Well, I guess Mr. Peabody's coal train ain't a gonna haul Vincennes away:

ST. LOUIS (AP) — Peabody Energy Corp., one of the world's biggest private-sector coal companies, said Wednesday that it has ended production and will permanently close one of its mines in Indiana, citing continued soft market conditions.

[. . .]

Like other coal companies, Peabody has struggled this year as utilities switched to cheap natural gas from coal to generate electricity. Natural gas prices are the lowest in years because of huge supplies from booming production. And the mild winter across much of the nation didn't put much of a dent in the gas surplus.
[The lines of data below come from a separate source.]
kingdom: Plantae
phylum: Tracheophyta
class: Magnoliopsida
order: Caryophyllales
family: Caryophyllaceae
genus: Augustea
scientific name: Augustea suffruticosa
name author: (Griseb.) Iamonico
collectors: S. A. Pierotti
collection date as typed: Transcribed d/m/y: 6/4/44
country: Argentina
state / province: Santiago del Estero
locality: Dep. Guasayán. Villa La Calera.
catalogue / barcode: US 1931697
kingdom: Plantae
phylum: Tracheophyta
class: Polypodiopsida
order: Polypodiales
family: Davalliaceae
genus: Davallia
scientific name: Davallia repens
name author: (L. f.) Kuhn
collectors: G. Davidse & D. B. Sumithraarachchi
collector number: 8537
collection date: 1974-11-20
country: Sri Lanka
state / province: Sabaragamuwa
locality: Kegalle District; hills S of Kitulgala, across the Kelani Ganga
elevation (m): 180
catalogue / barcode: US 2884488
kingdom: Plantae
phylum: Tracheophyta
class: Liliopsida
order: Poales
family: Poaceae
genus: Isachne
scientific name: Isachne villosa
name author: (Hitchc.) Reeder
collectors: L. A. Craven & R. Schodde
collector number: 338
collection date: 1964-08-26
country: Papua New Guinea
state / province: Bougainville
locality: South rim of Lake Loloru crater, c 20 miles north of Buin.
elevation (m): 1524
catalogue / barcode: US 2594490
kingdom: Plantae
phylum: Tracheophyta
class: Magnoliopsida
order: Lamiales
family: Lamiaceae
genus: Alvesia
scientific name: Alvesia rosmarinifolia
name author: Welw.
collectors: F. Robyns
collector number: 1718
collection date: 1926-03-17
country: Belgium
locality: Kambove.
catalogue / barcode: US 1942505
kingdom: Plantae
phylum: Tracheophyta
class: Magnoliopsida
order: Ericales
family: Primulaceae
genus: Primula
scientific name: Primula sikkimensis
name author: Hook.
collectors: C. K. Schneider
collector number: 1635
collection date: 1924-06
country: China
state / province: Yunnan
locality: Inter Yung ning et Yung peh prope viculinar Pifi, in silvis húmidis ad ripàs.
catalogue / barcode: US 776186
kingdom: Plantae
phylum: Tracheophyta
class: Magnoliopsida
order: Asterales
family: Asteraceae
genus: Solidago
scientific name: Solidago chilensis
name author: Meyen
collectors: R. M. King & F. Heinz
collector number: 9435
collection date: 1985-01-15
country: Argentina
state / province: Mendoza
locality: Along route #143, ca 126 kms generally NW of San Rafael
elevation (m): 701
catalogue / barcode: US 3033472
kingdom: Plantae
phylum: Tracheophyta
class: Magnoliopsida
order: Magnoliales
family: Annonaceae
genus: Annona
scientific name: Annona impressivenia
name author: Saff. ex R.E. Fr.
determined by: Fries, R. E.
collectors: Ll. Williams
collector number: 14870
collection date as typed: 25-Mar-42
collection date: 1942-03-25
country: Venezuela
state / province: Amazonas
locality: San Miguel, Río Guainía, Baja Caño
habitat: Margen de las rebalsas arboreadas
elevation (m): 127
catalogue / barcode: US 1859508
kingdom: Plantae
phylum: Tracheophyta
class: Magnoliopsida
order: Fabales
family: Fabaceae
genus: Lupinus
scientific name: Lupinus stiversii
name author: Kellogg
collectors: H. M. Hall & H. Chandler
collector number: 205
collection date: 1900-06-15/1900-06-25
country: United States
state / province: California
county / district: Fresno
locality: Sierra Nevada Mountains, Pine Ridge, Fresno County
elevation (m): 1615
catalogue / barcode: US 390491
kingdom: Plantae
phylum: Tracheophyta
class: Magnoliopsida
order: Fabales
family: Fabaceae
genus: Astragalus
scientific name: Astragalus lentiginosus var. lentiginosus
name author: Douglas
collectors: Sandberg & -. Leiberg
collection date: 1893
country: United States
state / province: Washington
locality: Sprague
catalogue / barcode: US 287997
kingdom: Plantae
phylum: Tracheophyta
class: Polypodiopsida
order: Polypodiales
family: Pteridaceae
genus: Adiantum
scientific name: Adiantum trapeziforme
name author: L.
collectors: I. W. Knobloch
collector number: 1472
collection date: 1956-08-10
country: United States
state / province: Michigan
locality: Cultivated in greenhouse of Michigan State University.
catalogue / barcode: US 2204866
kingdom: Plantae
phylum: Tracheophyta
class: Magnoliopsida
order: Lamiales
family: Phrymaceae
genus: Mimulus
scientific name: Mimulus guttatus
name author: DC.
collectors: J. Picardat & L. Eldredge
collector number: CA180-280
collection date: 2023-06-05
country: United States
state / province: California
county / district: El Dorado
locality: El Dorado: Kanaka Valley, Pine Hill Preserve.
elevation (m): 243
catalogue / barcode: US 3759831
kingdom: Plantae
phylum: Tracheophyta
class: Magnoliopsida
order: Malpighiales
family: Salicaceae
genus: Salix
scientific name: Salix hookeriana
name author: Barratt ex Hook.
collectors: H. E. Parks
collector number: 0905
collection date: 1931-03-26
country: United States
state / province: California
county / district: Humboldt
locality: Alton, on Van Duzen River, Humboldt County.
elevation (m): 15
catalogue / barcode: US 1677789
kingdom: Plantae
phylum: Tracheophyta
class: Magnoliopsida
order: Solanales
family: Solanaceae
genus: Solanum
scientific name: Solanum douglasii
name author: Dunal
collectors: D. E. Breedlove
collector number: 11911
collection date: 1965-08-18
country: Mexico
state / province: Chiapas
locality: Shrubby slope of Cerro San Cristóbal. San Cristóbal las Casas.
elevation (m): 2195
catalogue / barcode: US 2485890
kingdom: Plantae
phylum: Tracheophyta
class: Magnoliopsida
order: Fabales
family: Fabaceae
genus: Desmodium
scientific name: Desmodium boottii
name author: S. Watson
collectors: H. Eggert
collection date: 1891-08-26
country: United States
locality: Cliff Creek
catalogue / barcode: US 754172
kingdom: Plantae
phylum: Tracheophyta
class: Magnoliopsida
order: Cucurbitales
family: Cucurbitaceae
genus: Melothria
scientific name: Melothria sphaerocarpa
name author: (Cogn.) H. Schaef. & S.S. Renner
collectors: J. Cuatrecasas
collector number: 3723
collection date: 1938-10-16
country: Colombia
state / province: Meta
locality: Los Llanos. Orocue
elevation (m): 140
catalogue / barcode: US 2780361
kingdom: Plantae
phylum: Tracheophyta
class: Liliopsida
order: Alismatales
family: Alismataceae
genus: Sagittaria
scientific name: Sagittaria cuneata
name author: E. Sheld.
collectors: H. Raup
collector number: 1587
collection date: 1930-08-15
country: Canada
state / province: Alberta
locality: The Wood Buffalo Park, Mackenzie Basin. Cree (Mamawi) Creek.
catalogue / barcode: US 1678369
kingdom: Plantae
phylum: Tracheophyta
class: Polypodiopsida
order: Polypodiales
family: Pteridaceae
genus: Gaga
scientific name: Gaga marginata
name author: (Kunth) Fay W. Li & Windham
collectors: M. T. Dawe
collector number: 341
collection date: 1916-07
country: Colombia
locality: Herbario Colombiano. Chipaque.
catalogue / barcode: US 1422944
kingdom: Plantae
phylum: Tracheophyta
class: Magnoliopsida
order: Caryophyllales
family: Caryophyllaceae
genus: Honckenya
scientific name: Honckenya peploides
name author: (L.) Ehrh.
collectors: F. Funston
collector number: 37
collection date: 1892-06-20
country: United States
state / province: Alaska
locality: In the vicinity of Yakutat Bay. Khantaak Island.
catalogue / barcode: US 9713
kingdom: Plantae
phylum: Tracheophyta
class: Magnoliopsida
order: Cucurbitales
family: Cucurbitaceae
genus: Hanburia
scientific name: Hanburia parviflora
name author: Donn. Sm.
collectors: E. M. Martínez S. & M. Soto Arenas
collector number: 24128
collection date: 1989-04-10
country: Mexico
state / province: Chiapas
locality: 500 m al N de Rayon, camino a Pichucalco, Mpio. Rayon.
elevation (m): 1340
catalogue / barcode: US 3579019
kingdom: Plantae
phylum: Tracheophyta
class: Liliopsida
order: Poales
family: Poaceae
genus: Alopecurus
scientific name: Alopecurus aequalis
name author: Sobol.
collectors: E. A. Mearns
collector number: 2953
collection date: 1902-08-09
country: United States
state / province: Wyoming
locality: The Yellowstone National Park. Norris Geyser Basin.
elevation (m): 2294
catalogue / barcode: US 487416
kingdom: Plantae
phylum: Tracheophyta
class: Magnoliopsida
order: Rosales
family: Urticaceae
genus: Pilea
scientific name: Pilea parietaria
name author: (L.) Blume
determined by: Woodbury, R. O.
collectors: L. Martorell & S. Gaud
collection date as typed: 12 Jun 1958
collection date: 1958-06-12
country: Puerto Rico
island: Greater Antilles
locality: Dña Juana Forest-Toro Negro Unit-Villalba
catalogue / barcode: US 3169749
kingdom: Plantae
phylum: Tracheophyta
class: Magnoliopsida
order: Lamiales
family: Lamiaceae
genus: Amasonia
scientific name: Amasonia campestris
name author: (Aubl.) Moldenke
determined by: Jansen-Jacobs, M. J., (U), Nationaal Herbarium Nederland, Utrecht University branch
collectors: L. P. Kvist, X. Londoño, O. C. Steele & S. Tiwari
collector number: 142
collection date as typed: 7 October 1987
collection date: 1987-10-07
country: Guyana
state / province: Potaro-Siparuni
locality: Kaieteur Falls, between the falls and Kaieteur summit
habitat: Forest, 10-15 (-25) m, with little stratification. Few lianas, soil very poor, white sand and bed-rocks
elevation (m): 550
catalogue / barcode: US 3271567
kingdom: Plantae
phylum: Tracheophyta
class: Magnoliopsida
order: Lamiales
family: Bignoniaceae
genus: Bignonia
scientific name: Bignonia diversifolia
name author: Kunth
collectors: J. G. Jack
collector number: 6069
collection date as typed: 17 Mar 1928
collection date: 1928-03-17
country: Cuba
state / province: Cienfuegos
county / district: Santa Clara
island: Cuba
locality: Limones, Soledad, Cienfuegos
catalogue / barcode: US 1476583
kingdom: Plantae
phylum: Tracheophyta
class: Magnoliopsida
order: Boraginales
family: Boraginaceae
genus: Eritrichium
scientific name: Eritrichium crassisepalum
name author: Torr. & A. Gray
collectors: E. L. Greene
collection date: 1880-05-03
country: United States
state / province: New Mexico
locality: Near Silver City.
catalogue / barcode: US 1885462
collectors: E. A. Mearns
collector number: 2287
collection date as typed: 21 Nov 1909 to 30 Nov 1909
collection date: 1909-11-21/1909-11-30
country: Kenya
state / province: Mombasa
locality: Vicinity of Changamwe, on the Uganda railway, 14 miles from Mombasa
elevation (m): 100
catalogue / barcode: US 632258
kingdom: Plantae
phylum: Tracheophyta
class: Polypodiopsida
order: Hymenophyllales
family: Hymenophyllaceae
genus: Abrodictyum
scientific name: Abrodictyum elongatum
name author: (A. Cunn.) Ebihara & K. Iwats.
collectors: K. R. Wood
Looks like the natural gas boom is going to finish what President Obama's war on coal started. Who can argue with cheaper and better for the environment? There should still be a place for coal in an "all of the above" energy policy, but that place might not be as big as some might have hoped and some might have feared.

My father was a coal miner, which put food on the table in my childhood, and he contracted black lung, which took him away from me prematurely. To say I have mixed feelings about coal is to greatly understate the complexity of my emotions about it.

Anyway, listen to one of my favorite John Prine songs. I appreciate his apparent distaste for what sounds like strip mining by "Mr. Peabody," but there again there's a different way to loook at it. It's a safer way to get coal for people like my father and one uncle who died in a cave-in and another whose back was broken. And reclamation projects often replace the stripped away hills with fertile farm land.